» **Exercise**:
One number is the full answer: how many lines in the records contain the word "activate"?

Source texts of formatted documents
################

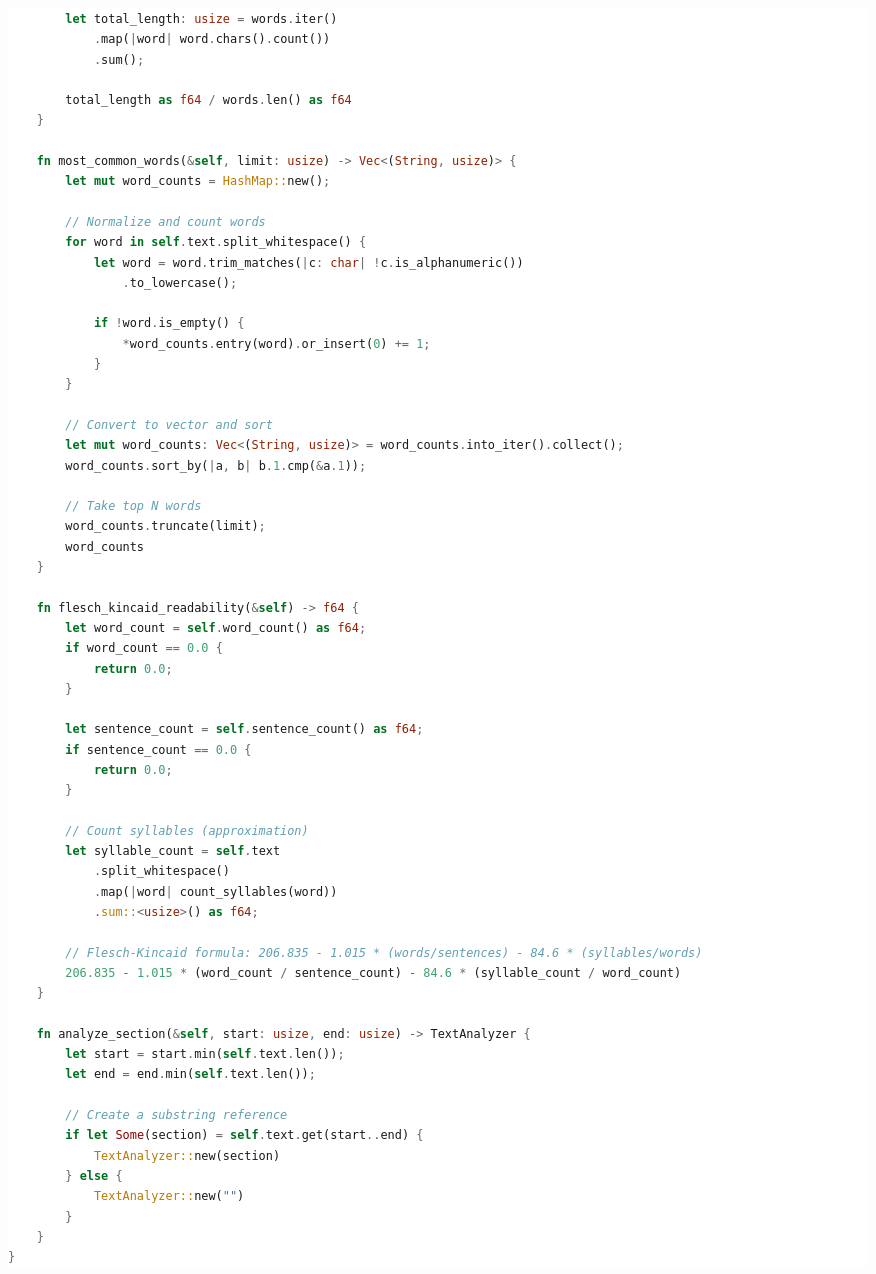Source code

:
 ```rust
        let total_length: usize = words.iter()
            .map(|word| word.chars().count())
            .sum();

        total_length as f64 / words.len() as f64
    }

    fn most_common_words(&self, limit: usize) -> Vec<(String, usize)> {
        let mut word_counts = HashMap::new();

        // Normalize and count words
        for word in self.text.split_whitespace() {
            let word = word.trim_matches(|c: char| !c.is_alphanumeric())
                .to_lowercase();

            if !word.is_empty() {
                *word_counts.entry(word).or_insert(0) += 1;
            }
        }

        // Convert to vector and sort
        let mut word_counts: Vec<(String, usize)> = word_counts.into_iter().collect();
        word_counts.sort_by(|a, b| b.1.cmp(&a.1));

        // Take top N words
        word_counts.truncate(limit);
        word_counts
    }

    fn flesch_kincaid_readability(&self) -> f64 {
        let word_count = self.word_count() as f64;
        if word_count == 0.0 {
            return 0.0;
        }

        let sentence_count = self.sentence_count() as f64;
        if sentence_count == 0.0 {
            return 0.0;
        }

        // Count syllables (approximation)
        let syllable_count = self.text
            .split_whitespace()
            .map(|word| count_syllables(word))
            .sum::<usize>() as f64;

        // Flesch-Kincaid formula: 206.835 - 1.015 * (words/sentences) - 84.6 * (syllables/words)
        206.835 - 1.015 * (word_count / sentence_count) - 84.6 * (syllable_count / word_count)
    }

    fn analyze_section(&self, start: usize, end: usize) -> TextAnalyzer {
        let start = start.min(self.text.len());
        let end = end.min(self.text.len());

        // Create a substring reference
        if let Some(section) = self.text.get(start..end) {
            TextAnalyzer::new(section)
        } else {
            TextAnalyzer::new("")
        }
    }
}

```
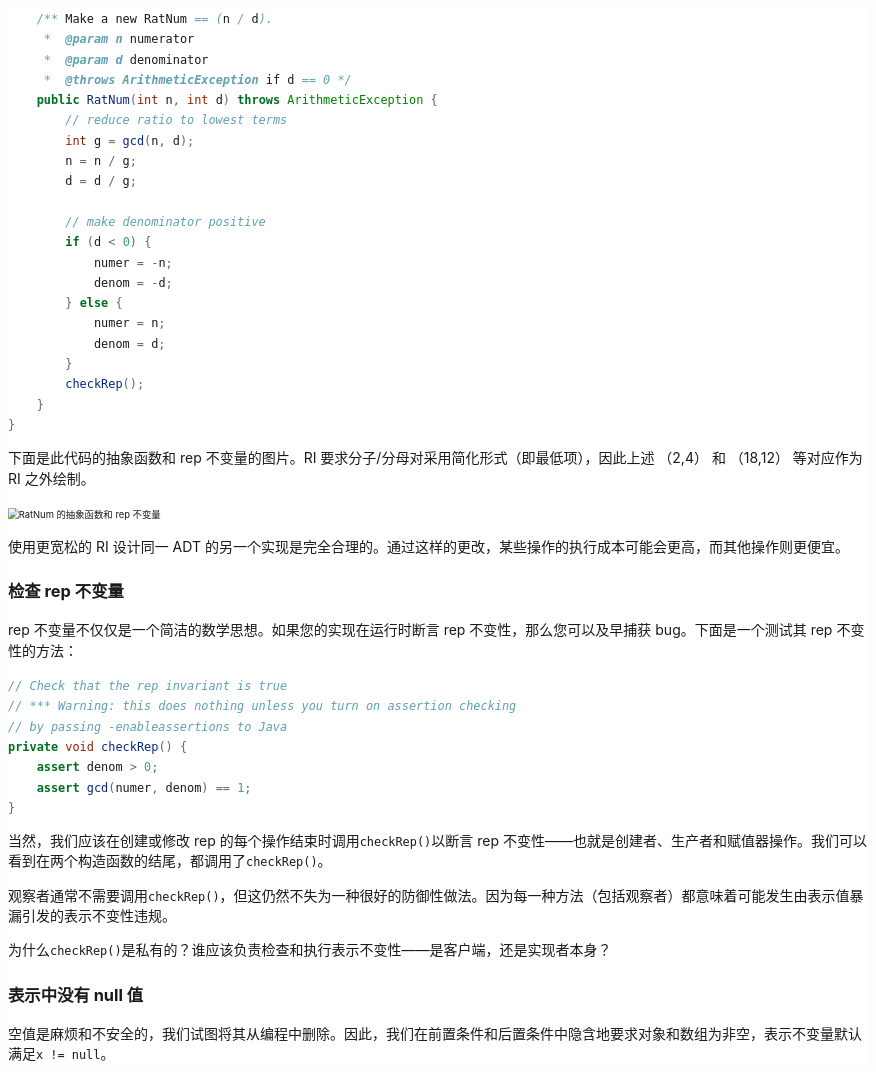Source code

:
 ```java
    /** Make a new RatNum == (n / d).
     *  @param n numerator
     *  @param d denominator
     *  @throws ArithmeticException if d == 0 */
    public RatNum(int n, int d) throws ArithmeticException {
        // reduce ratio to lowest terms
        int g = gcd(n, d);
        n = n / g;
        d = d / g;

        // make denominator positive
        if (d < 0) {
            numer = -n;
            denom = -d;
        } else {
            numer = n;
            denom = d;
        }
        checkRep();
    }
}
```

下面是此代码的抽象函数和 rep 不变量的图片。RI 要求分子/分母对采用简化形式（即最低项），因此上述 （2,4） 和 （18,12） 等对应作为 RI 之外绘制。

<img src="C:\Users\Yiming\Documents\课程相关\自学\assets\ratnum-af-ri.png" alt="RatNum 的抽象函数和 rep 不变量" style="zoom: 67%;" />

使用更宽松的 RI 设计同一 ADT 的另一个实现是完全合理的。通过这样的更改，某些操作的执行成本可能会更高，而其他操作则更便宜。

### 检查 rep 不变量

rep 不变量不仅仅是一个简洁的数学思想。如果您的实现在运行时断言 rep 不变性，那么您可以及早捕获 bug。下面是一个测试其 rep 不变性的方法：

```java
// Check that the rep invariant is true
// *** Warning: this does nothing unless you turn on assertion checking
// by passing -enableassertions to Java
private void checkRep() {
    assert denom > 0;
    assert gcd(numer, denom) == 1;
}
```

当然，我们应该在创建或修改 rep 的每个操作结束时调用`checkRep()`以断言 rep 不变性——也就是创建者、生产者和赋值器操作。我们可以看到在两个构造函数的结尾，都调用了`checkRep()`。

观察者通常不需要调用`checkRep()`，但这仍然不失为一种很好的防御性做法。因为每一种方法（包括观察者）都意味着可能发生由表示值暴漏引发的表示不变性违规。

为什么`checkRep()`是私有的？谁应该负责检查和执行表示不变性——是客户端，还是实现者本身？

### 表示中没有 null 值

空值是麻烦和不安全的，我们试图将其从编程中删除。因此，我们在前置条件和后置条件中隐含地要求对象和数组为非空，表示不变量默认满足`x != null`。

################

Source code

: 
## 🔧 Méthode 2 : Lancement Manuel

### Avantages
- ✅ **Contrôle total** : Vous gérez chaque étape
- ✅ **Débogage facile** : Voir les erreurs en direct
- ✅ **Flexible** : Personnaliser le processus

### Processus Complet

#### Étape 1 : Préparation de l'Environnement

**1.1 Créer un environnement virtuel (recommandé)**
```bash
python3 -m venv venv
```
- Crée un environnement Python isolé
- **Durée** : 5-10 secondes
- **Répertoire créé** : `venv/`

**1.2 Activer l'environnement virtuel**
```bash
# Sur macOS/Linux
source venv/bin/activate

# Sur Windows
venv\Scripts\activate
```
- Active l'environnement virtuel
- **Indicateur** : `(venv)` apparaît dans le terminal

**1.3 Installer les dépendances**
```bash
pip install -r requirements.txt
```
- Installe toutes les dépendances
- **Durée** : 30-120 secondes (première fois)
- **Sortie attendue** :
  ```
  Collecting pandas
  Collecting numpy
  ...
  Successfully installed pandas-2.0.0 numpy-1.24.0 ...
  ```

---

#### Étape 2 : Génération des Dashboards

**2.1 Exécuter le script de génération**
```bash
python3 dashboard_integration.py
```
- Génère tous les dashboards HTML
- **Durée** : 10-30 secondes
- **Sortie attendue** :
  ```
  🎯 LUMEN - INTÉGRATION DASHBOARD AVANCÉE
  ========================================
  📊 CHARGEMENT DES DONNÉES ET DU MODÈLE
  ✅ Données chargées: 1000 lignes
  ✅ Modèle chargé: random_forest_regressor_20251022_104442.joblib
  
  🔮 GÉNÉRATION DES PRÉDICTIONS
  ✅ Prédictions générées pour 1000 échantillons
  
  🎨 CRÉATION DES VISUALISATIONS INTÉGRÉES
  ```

################

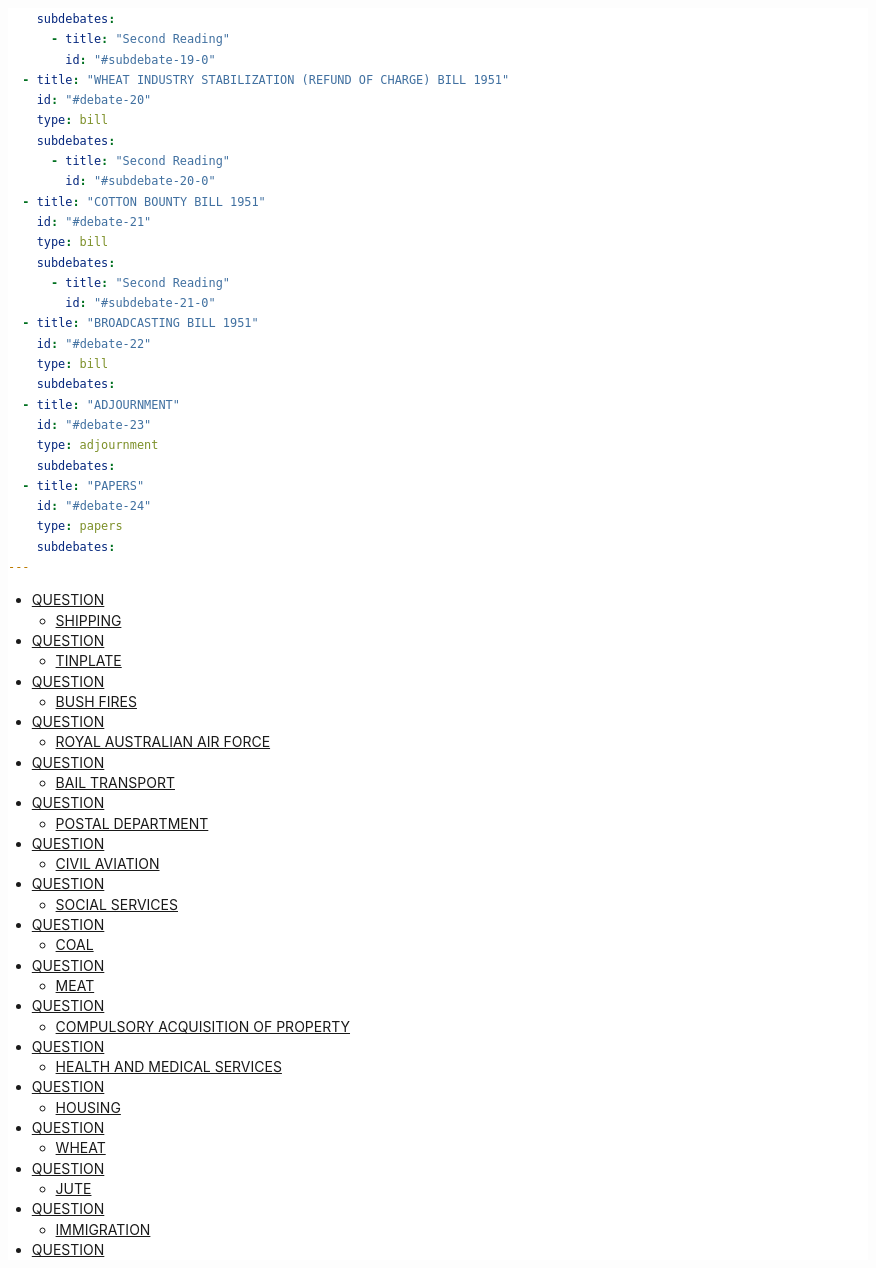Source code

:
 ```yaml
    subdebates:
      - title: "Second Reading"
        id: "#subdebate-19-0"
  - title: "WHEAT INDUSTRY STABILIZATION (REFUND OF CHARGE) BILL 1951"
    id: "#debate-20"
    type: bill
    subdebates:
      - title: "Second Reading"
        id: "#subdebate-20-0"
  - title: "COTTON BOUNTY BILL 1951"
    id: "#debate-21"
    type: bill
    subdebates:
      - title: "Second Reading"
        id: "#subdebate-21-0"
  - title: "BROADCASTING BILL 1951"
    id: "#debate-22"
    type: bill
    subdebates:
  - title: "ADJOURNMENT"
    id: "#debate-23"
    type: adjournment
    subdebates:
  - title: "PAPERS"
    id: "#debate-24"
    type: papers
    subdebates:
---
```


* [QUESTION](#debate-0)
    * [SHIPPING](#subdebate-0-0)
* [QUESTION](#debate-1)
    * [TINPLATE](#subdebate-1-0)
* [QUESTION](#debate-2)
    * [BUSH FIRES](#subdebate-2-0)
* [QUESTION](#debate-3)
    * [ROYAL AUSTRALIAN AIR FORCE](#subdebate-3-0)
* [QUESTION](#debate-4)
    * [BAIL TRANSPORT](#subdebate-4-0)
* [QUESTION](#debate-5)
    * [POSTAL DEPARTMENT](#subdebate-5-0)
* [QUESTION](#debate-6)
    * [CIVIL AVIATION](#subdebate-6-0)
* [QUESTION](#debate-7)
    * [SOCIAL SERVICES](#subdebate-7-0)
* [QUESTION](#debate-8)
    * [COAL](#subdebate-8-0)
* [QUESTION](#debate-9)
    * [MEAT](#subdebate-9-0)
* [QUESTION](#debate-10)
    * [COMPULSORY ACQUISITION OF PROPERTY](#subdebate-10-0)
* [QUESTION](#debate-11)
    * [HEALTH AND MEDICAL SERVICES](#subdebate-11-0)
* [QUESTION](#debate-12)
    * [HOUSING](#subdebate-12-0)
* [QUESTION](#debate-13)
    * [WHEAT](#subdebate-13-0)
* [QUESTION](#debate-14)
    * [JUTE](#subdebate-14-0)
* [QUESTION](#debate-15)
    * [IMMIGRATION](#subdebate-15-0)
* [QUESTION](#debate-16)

################

» **Written response**:
2